The engineer agreed with Musk’s vision-only approach to self-driving, rather than using “expensive sensors,” and said full self-driving appears to be in reach. He noted that while Waymo already has fully operational driverless robotaxis in San Francisco, Los Angeles, and Phoenix, it’s a “much more engineer-heavy and sensory-heavy approach.”
“But to scale that out to the masses, you need something that’s affordable,” he said. Levandowski noted that he was really looking for Tesla to announce breakthroughs in its FSD software, which it will need if it wants to get to unsupervised FSD by next year.
When it comes to the business model, Levandowski said he loved the idea of the Cybercabs being available for sale eventually.
“You’re putting the power back into the people’s hands, where a small business owner could have, you know, a fleet of 10 cars or 20 cars that they run themselves as their business. It’s a great model for the future where it’s lots of mom and pops, rather than one mega corp that does that.”
The engineer said he agrees with Tesla’s vision of the future overall, but doesn’t expect it to come anytime soon, and certainly not within the timelines Musk sets.

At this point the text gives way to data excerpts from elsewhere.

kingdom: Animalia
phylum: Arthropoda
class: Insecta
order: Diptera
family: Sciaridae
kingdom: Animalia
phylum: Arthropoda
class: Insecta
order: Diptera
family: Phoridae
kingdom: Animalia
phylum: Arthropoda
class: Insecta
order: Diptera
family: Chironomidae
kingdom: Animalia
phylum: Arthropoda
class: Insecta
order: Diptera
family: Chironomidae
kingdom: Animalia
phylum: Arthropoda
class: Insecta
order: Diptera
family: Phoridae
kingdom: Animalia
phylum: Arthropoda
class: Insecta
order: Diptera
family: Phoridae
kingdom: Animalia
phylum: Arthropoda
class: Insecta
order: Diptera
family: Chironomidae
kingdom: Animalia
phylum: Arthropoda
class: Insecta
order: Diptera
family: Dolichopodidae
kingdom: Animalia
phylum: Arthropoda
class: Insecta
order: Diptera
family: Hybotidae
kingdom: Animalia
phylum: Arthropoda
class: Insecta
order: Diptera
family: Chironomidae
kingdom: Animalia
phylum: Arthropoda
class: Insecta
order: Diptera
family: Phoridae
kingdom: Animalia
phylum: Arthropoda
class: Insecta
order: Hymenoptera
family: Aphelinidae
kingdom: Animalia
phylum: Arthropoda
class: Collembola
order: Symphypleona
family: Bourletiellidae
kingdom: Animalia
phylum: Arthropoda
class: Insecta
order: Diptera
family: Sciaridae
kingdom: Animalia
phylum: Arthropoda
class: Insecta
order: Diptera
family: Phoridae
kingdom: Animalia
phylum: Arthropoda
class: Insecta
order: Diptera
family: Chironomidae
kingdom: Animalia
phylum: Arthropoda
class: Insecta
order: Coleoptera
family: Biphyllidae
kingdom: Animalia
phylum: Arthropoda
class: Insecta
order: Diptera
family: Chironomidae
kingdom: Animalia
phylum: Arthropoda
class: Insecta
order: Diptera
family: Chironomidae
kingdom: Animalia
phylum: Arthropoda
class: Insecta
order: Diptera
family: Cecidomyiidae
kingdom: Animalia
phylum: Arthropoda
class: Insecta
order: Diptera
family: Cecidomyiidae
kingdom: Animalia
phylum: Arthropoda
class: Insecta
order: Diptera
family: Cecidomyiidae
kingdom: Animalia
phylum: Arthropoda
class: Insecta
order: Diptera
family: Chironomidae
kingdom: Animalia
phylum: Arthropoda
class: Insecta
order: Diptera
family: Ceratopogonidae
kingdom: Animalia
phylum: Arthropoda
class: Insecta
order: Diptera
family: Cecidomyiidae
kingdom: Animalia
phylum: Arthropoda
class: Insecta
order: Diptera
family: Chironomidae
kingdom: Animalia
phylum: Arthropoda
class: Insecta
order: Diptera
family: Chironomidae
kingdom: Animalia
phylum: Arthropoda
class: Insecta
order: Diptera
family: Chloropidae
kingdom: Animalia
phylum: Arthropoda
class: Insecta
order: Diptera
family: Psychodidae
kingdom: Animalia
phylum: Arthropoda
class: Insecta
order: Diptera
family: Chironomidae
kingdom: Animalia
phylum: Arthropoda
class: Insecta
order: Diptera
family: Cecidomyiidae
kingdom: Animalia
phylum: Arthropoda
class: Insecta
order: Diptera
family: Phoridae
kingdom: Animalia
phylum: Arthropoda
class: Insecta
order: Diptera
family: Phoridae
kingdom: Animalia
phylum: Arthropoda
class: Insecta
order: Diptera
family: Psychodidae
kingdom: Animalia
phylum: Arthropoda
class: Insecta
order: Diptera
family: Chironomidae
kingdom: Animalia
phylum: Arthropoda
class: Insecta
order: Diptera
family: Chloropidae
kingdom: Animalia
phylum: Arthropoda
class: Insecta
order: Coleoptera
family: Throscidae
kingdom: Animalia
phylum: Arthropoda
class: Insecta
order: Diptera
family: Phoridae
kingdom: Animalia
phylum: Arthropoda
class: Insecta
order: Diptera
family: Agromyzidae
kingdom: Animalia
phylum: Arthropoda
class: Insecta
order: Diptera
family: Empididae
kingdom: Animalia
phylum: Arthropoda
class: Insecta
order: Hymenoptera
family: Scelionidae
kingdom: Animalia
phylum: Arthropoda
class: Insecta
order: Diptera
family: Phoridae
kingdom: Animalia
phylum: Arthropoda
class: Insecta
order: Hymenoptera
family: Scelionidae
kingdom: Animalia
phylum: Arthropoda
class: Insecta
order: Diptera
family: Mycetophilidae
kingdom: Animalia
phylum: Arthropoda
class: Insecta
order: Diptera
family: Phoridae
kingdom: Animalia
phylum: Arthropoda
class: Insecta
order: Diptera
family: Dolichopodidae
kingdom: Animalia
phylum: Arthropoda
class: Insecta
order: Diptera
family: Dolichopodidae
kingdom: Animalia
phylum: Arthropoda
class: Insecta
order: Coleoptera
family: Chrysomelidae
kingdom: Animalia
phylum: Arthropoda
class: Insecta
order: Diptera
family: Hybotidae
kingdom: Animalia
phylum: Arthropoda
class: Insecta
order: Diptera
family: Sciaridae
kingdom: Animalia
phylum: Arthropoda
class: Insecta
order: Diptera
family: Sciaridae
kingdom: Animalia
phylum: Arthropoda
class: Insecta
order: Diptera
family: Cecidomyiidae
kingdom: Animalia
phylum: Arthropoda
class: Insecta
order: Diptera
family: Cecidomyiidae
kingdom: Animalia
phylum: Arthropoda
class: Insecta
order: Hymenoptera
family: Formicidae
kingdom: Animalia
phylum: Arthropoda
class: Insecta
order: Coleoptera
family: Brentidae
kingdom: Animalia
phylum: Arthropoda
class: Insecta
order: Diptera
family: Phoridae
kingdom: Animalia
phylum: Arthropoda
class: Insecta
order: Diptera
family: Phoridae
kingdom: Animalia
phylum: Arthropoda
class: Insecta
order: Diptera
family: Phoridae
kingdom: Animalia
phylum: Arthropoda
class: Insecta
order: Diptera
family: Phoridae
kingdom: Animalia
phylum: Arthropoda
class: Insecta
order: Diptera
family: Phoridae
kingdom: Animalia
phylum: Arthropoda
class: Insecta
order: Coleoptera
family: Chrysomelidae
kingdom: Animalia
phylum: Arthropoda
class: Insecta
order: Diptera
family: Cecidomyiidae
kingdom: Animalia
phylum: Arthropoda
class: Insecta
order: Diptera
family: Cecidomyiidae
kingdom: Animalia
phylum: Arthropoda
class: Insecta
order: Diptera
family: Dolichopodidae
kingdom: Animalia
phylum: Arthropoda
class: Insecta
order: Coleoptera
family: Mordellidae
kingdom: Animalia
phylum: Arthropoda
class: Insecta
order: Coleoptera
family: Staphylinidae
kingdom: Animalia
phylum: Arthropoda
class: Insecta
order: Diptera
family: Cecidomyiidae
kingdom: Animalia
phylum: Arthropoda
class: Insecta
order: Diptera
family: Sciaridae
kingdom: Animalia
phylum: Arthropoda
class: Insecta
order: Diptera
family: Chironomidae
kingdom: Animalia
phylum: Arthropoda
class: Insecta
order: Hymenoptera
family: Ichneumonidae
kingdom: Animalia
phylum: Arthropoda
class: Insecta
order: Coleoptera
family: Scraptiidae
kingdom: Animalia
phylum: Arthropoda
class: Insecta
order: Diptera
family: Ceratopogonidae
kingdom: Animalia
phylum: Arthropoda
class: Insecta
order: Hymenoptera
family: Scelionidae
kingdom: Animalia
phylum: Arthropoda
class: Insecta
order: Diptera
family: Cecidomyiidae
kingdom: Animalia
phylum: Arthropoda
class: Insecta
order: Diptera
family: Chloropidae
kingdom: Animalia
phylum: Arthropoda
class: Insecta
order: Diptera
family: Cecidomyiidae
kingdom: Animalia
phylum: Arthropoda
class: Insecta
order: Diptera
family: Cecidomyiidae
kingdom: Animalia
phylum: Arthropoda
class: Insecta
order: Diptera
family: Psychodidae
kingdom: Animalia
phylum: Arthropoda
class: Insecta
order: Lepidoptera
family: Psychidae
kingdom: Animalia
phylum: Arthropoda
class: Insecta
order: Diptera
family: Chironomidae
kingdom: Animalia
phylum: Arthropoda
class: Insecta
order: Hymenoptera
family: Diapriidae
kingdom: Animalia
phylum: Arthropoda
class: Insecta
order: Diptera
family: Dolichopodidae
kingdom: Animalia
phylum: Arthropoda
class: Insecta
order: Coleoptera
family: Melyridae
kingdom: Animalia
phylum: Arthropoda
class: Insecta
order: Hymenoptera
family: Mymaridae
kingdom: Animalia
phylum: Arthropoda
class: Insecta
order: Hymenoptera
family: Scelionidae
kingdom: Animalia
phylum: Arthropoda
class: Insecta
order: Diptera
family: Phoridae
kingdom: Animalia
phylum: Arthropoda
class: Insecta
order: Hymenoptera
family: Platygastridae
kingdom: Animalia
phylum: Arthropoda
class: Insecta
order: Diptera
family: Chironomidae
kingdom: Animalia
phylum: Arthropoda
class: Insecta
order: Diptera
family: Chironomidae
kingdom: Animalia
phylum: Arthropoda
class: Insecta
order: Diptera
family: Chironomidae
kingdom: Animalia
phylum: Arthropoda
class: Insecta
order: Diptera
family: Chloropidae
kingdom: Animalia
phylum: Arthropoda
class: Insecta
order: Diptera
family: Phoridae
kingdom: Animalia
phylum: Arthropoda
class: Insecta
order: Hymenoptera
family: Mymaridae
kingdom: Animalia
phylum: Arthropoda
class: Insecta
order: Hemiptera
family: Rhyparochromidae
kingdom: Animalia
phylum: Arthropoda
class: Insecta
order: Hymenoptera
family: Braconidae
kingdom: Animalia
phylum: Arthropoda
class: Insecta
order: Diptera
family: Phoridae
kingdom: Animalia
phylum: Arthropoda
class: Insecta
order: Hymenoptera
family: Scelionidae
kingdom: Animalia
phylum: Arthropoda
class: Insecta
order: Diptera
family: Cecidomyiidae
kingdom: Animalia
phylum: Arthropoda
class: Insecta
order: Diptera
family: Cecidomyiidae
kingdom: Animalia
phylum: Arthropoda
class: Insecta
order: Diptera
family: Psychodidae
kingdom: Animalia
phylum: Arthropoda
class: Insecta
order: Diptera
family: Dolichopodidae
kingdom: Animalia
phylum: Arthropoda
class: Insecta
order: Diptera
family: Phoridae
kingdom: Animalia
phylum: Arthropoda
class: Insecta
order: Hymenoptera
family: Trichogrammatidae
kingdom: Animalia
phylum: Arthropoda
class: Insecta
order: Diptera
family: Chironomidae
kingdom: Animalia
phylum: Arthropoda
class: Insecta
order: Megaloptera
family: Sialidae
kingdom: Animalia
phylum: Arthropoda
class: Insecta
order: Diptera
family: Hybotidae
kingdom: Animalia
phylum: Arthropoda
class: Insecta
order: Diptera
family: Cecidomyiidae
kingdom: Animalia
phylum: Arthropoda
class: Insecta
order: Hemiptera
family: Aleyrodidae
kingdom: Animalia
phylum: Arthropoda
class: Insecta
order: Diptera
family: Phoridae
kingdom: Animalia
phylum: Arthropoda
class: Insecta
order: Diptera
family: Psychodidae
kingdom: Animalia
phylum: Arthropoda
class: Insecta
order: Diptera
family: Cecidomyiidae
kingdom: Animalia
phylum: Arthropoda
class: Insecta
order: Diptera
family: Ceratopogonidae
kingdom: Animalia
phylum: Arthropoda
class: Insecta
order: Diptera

“If you can’t start a webcast on time, maybe your prediction for 2026 is a little ambitious,” Levandowski said, referencing Musk’s stated timeline that the Cybercab would start production in 2026. (Also, the event apparently started late because a guest had a medical emergency, but Musk’s timelines are famously too optimistic.)
Levandowski also said he was bullish on the Optimus robots, which were mingling with guests at the event Thursday.
“But it’s a longer term bullish,” he said. “It’s not bullish this year. It’s a bullish over time…Robots in general are going to be the biggest product. They’re gonna be way bigger than Tesla cars, but they’re much further away than full self-driving cars.”
Wall Street investors did not seem to share Levandowski’s optimism. Tesla shares dropped more than 7% in early trading.